Saturday, April 11, 2009
"A Hard Way To Make An Easy Living..."
Not sure who first said that famous quote about poker being a hard way to make an easy living, but they sure did get it right. Damn, is this a frustrating game. You can do EVERYTHING right, and still lose a bundle, and then you can turn around and do something stupid and make that money back. So what does that teach us? Stupid play is smart play? No, of course not. But...
I played a lot of poker today. Actually, I played a lot of small sessions of poker today. I was stuck at home most of the day, so I kept sneaking into Full Tilt to play 30 hands here, 25 hands there. Each time I sat down to play, I reminded myself to play perfect poker. Unfortunately, perfect poker does not necessarily mean perfect profit, at least not in the short term.

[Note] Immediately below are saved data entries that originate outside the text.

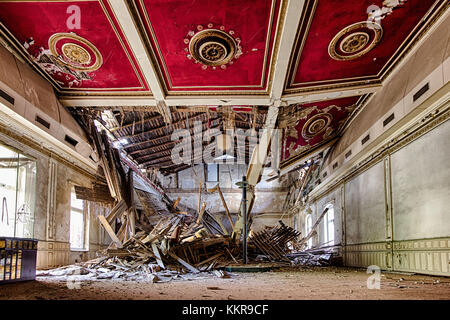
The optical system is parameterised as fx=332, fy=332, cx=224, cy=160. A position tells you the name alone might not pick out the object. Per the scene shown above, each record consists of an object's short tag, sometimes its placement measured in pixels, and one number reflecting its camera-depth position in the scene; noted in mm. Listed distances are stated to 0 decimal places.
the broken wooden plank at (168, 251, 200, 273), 7616
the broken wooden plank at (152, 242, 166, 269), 7754
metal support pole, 9242
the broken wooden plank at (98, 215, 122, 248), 9211
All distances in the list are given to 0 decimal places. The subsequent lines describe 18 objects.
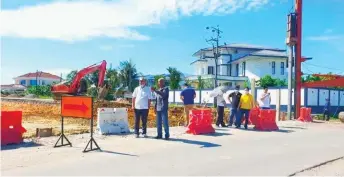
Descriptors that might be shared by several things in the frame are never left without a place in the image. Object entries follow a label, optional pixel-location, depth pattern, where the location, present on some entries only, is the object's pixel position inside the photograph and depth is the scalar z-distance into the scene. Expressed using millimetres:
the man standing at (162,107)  11523
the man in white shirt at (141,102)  11773
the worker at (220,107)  15443
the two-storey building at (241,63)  59281
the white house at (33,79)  121375
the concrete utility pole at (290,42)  21891
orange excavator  21781
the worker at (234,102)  15586
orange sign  9883
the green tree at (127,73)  69119
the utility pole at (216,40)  47972
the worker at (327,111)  25628
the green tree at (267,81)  48594
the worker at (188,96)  14867
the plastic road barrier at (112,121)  12766
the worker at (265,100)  16891
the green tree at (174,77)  59612
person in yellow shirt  15203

The day started off on a couple of brutal nearly back-to-back losses. I was playing $5NL cash (9 handed) when I was dealt KK early in the first session. Per plan, I got all the money into the middle of the table preflop, only to have the opp turn over AA. Kiss $5 down the drain. About twenty hands later, I had the same EXACT thing happen. My KK lost to another opp's AA. Another $5 down the tubes.
So, truth be told, I started tilting a little. I open raised in MP with 75s (yes, seven-friggin'five-friggin'-suited). I got two loose callers and I realized I was being stupid, but then the flop came a beautiful 6-8-4 two-tone, and I was able to entice a bluff raise from the late position caller. I min 3bet him, he shoved, and all the money went in. The opp turned over KQ of hearts, giving him a flush draw, but I manged to fade the third heart and scooped a big pot.

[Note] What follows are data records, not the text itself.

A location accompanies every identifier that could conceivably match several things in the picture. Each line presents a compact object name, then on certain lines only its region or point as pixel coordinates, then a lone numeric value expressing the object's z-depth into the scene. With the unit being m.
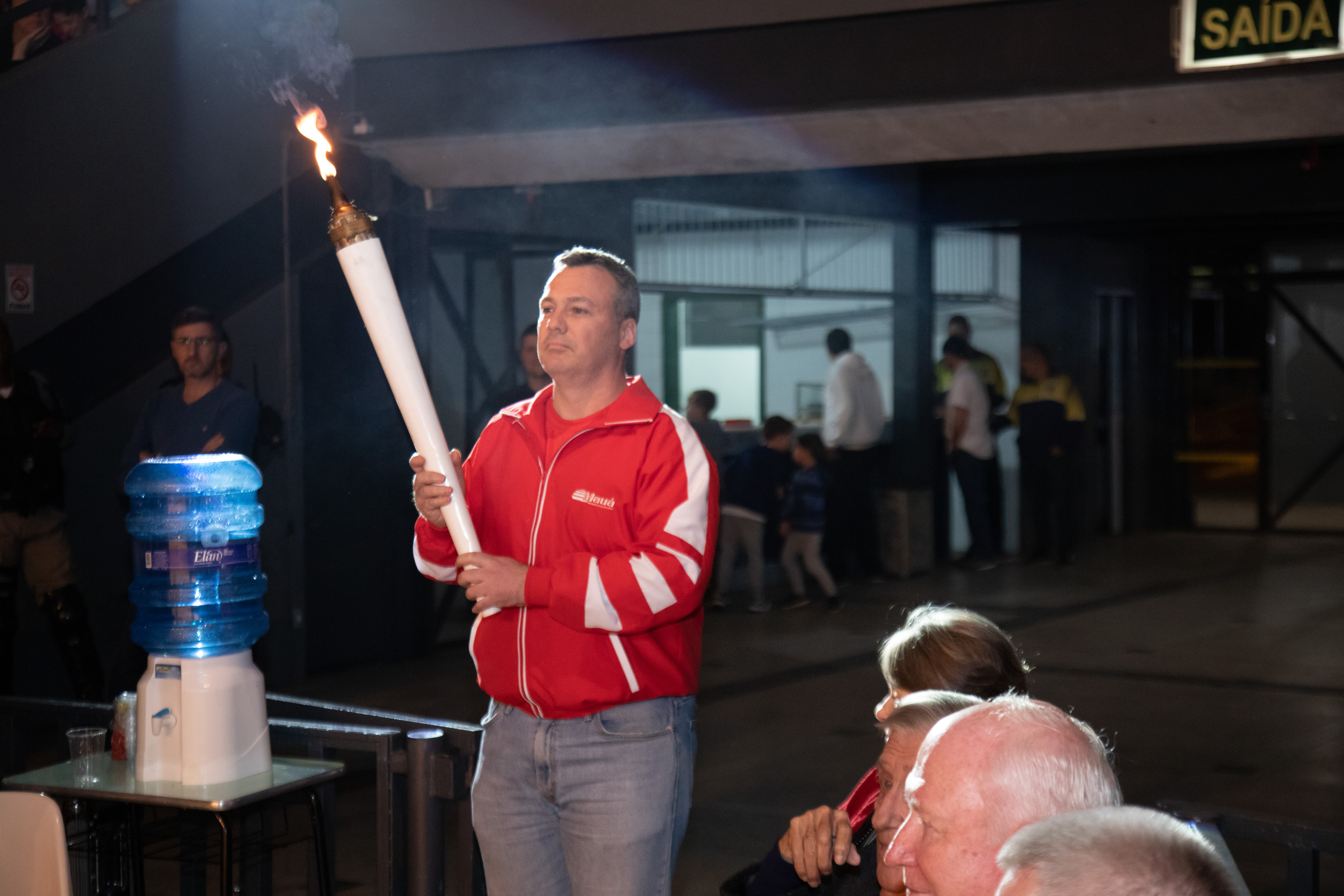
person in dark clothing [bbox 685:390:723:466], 9.27
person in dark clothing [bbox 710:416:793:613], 8.91
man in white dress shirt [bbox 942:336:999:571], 10.50
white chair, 2.32
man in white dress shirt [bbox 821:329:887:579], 9.89
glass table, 2.73
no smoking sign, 6.00
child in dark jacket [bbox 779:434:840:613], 8.88
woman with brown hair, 2.17
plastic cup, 3.09
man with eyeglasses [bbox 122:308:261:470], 5.29
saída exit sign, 4.95
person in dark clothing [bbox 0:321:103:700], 5.38
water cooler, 2.89
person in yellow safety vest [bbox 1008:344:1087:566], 10.88
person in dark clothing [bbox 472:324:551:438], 6.34
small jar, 3.03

A few hands later, I shoved on a late position raiser from BB with QQ, only to get called by AA. Arhghg. Kiss the 75s profit down the tube. The bulk of the day went this way: Big downswings, followed by me making some kind of miracle comeback, followed by more big downswings. The odd thing is the big losses were all the result of "perfect poker," while some (not all, but some) of the big upticks were the result of me getting lucky or sucking out.
The only bright spot to this debacle is I was more or less even when I started my final extended play evening session. By then, I was multi-tabling $10NL 6max, and, despite what the day had been telling me about stupid vs. good play, I was still trying to play perfect poker. Fortunately, the poker gods finally decided to stop toying with me, and playing correct poker started to pay off. I hit some sets and got paid off.* In the end, I made just under $20 for the day, averaging $3.36/100 hands (yes, I was 4-tabling most of the time), or ~6BB/100 hands played. Not bad, and about what I should expect as a result of perfect poker.
All-in for now...
-Bug
*A rule I'm following pretty religiously lately that seems to be paying off is the small-medium pair rule I learned from the grinderschool vids. If I have a small to medium pair, I should call a raise if the effective stack size (the smaller of the opps and my stack size) is greater than 15x the raise amount. If it's under 15x, I fold. If it's 15x or greater, I call with the intention of folding if I don't hit my set. Occasionally, if the opp has significantly less than 15x the raise amount (say, he's all in for a 4x raise) I might call if I can be assured of being heads up with him. In all other cases, I fold.